■ The task ■
Type out the data again, word for word and in full.

■ Information supplied ■
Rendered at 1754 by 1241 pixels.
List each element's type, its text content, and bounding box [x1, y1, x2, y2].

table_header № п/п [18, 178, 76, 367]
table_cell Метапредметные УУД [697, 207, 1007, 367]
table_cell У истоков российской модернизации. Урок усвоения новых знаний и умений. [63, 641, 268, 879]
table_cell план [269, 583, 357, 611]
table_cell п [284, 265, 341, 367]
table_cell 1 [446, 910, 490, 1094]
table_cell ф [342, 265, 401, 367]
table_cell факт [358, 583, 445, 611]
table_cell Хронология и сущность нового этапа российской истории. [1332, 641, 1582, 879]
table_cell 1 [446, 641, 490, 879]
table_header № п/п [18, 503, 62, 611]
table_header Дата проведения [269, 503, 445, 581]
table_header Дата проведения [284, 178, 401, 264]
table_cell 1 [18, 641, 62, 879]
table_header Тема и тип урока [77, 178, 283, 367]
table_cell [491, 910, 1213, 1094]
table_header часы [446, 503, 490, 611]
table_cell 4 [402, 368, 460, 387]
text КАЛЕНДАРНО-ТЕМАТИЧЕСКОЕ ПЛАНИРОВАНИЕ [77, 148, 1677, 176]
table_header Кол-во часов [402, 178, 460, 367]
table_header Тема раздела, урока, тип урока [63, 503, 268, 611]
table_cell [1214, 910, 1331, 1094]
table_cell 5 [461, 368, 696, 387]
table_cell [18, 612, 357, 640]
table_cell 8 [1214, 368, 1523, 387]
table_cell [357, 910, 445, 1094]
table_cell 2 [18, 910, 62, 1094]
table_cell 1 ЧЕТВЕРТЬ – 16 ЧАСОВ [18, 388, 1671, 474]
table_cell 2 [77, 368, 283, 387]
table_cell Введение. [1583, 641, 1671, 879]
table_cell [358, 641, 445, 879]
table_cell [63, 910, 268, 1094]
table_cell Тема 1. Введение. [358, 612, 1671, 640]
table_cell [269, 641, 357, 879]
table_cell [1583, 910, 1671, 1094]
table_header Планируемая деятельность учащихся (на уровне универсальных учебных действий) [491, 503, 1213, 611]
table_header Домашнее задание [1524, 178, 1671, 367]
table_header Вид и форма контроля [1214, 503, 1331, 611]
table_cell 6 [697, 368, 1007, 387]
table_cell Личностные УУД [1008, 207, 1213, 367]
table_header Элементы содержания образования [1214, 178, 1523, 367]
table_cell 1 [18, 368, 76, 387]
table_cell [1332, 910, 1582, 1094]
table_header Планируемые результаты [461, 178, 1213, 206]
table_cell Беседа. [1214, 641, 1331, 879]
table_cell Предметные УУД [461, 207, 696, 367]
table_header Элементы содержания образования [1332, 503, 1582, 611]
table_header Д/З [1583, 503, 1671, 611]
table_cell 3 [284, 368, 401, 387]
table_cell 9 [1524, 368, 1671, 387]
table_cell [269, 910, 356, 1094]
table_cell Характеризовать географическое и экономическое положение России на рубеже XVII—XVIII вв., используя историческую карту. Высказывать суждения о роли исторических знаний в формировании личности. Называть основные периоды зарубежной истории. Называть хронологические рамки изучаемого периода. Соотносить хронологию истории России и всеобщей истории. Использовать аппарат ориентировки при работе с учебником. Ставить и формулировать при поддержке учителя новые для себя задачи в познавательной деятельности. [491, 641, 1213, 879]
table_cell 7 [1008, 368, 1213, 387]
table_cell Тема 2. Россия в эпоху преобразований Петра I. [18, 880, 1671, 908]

■ Reply ■
Rendered at 1754 by 1241 pixels.
List each element's type, its text content, and bounding box [x1, y1, x2, y2].

table_header № п/п [18, 178, 76, 367]
table_cell Метапредметные УУД [697, 207, 1007, 367]
table_cell У истоков российской модернизации. Урок усвоения новых знаний и умений. [63, 641, 268, 879]
table_cell план [269, 583, 357, 611]
table_cell п [284, 265, 341, 367]
table_cell 1 [446, 910, 490, 1094]
table_cell ф [342, 265, 401, 367]
table_cell факт [358, 583, 445, 611]
table_cell Хронология и сущность нового этапа российской истории. [1332, 641, 1582, 879]
table_cell 1 [446, 641, 490, 879]
table_header № п/п [18, 503, 62, 611]
table_header Дата проведения [269, 503, 445, 581]
table_header Дата проведения [284, 178, 401, 264]
table_cell 1 [18, 641, 62, 879]
table_header Тема и тип урока [77, 178, 283, 367]
table_cell [491, 910, 1213, 1094]
table_header часы [446, 503, 490, 611]
table_cell 4 [402, 368, 460, 387]
text КАЛЕНДАРНО-ТЕМАТИЧЕСКОЕ ПЛАНИРОВАНИЕ [77, 148, 1677, 176]
table_header Кол-во часов [402, 178, 460, 367]
table_header Тема раздела, урока, тип урока [63, 503, 268, 611]
table_cell [1214, 910, 1331, 1094]
table_cell 5 [461, 368, 696, 387]
table_cell [18, 612, 357, 640]
table_cell 8 [1214, 368, 1523, 387]
table_cell [357, 910, 445, 1094]
table_cell 2 [18, 910, 62, 1094]
table_cell 1 ЧЕТВЕРТЬ – 16 ЧАСОВ [18, 388, 1671, 474]
table_cell 2 [77, 368, 283, 387]
table_cell Введение. [1583, 641, 1671, 879]
table_cell [358, 641, 445, 879]
table_cell [63, 910, 268, 1094]
table_cell Тема 1. Введение. [358, 612, 1671, 640]
table_cell [269, 641, 357, 879]
table_cell [1583, 910, 1671, 1094]
table_header Планируемая деятельность учащихся (на уровне универсальных учебных действий) [491, 503, 1213, 611]
table_header Домашнее задание [1524, 178, 1671, 367]
table_header Вид и форма контроля [1214, 503, 1331, 611]
table_cell 6 [697, 368, 1007, 387]
table_cell Личностные УУД [1008, 207, 1213, 367]
table_header Элементы содержания образования [1214, 178, 1523, 367]
table_cell 1 [18, 368, 76, 387]
table_cell [1332, 910, 1582, 1094]
table_header Планируемые результаты [461, 178, 1213, 206]
table_cell Беседа. [1214, 641, 1331, 879]
table_cell Предметные УУД [461, 207, 696, 367]
table_header Элементы содержания образования [1332, 503, 1582, 611]
table_header Д/З [1583, 503, 1671, 611]
table_cell 3 [284, 368, 401, 387]
table_cell 9 [1524, 368, 1671, 387]
table_cell [269, 910, 356, 1094]
table_cell Характеризовать географическое и экономическое положение России на рубеже XVII—XVIII вв., используя историческую карту. Высказывать суждения о роли исторических знаний в формировании личности. Называть основные периоды зарубежной истории. Называть хронологические рамки изучаемого периода. Соотносить хронологию истории России и всеобщей истории. Использовать аппарат ориентировки при работе с учебником. Ставить и формулировать при поддержке учителя новые для себя задачи в познавательной деятельности. [491, 641, 1213, 879]
table_cell 7 [1008, 368, 1213, 387]
table_cell Тема 2. Россия в эпоху преобразований Петра I. [18, 880, 1671, 908]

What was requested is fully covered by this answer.